◆利益面での苦戦続く
A 14日までに開示された大手・準大手ゼネコン26社(単体27社)の2023年3月期第3四半期の決算は、連結ベースで全体の半数を超す14社が前年同期からの「営業減益」となった。豊富な手持ち工事の進捗によって売上高が順調に積み上がっていく一方で、資材価格高騰の影響などもあり利益面での苦戦が続いている。
B 国内建築を中心に、いわゆる五輪特需の収束やコロナショックによる経済活動の停滞によって激しい受注競争が繰り広げられていた当時に受注した“低採算案件”が進捗してきていることも大きい。全体の傾向として、もともと受注段階での採算が低下していたところに、資材価格の高騰による影響が追い打ちをかけている。
C かねてから指摘されている利益が上がりにくい構造からなかなか抜け出せていないということかな。
B 実際に単体ベースでの完成工事総利益(粗利)率を開示している25社の平均は前年同期比0.9ポイント減の9.4%となっている。特に建築は前年同期と比較できる23社の平均が1.4ポイント減の6.3%となっている。建築に限定すれば、ほとんどのゼネコンが前年同期比で低下している。
C 依然として「受注競争は厳しい」という声がある一方で、「足元の受注段階での採算性は徐々に上向いている」という声もあるようだけど。
A 各社が潤沢な手持ち工事を確保している現状からすれば、「利益を度外視してまで無理に受注する必要はない」という心理が働くのは当然だ。物価高騰の影響がどこまで継続するのか、先行き不透明な部分もあるが、あくまでも「適正な競争」によって受注時の採算が改善していけば、徐々に利益面での苦戦から脱却する兆しも見えてくるだろう。
産業デベロッパーの位置付け鮮明に
A 三井不動産が、宇宙関連産業が集うプラットフォーム「クロスユー」を立ち上げたね。

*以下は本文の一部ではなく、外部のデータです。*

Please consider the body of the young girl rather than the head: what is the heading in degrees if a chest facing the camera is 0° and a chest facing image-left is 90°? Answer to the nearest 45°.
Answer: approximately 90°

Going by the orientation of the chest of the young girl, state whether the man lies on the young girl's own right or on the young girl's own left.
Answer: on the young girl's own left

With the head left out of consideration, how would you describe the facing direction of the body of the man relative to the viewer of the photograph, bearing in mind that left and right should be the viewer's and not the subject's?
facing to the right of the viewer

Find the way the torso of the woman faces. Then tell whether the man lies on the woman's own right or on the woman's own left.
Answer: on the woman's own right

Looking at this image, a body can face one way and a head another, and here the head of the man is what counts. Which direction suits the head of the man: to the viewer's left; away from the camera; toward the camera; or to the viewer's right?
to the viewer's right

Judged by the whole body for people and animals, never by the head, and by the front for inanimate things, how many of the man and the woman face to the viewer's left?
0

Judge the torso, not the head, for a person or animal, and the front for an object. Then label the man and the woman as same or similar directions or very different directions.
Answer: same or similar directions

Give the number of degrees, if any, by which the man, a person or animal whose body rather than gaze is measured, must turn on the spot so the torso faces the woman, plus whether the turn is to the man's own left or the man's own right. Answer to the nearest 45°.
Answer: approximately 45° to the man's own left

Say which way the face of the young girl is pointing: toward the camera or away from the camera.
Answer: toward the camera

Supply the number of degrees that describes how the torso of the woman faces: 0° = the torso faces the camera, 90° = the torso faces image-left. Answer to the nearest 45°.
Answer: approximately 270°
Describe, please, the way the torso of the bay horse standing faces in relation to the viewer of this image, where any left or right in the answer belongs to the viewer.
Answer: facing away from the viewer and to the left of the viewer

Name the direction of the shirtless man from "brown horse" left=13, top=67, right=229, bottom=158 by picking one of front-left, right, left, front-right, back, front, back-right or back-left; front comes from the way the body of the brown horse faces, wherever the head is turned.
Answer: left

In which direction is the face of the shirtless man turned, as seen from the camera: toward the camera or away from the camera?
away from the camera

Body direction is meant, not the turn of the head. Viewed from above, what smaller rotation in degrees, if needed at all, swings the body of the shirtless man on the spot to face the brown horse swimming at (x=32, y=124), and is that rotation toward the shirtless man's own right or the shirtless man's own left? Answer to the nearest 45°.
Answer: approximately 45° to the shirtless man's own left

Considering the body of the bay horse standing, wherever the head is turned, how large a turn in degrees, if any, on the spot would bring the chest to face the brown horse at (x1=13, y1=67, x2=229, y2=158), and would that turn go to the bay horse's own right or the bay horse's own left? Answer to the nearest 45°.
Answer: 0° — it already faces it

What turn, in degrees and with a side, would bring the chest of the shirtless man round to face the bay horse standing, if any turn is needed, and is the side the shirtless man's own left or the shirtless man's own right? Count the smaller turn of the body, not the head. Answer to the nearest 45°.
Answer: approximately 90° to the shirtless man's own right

B 4月1日付で同社の社長に就任する植田俊取締役専務執行役員は、就任会見で自社を“産業デベロッパー”と位置付け、特に力を入れる分野として宇宙を挙げていた。まさに新社長肝いりのプロジェクトだ。東京・日本橋に数多く整備してきたアセットを最大限活用し、宇宙関連産業と宇宙に関わりたい非宇宙産業を集め、つなげる場と機会を提供することで、今後の宇宙産業の旗手になるという意図がある。
C デベロッパー各社は、自社開発の施設にオープンイノベーション拠点を開設してベンチャー企業を集め、出会いの場を創出する取り組みを進めている。しかし、クロスユーはさらに一歩踏み込んで、ベンチャーかどうかにかかわらず、宇宙産業の集積地とイベントなどの出会いの場を用意することで新しい産業を生みだそうとしているように感じる。
A それはデベロッパーにとってどんなメリットになるの。
B 土地を確保して建物を建てて売る・貸すという従来の業態が、明らかに変わろうとしている。端的に言えば、テナントの囲い込みということになるのだろうが、単なるテナント集めのサービスの提供を超えた、新産業の支援者になるということだと思う。
C この取り組みがオフィスや商業施設の開発というハード事業と相乗効果を発揮して企業の成長につなげるのが狙いだと思うが、果たしてこの取り組みが売り上げ・利益のポートフォリオにどんな変化を与えるのかという点が気にかかる。そして、こうした動きに建設産業はどうコミットできるのかという点にも注目していきたい。